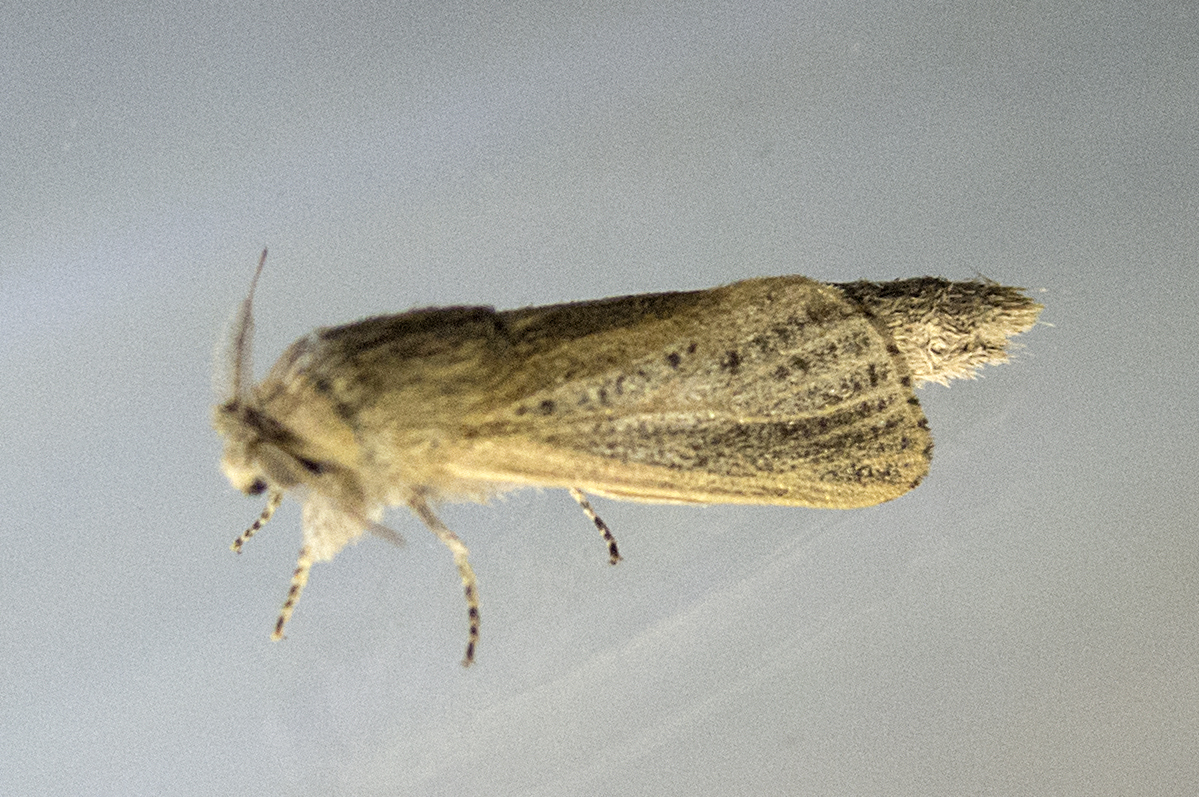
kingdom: Animalia
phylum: Arthropoda
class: Insecta
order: Lepidoptera
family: Cossidae
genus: Phragmataecia
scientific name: Phragmataecia castaneae
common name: Reed leopard
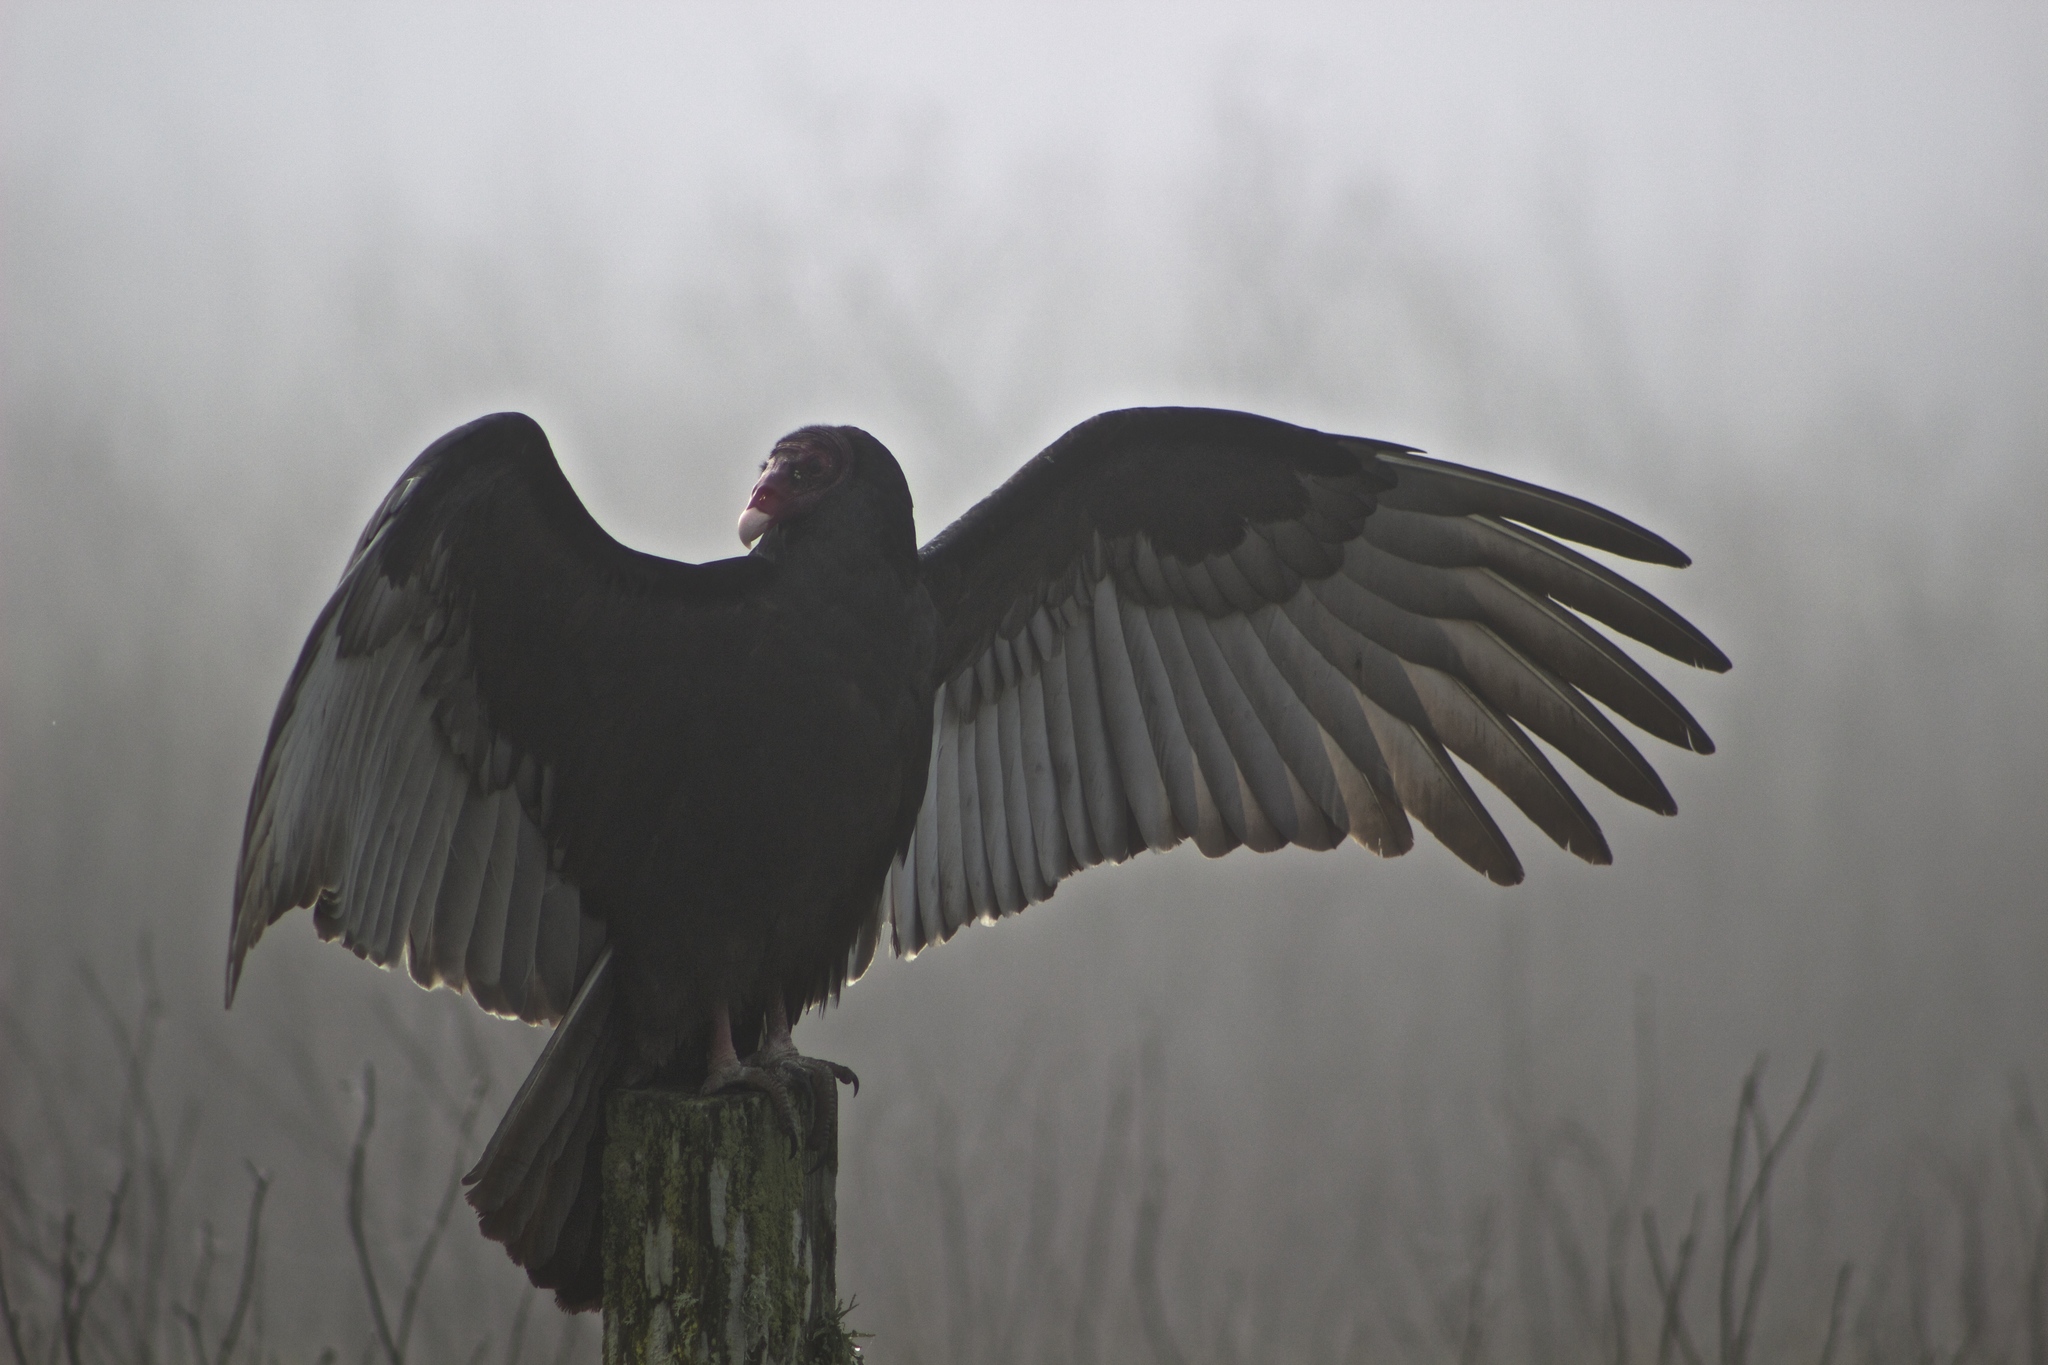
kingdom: Animalia
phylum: Chordata
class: Aves
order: Accipitriformes
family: Cathartidae
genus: Cathartes
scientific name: Cathartes aura
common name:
====================
Exercise instructions — Copy out the lines above exactly, leaving out the pictures.

Written response —
kingdom: Animalia
phylum: Arthropoda
class: Insecta
order: Lepidoptera
family: Cossidae
genus: Phragmataecia
scientific name: Phragmataecia castaneae
common name: Reed leopard
kingdom: Animalia
phylum: Chordata
class: Aves
order: Accipitriformes
family: Cathartidae
genus: Cathartes
scientific name: Cathartes aura
common name:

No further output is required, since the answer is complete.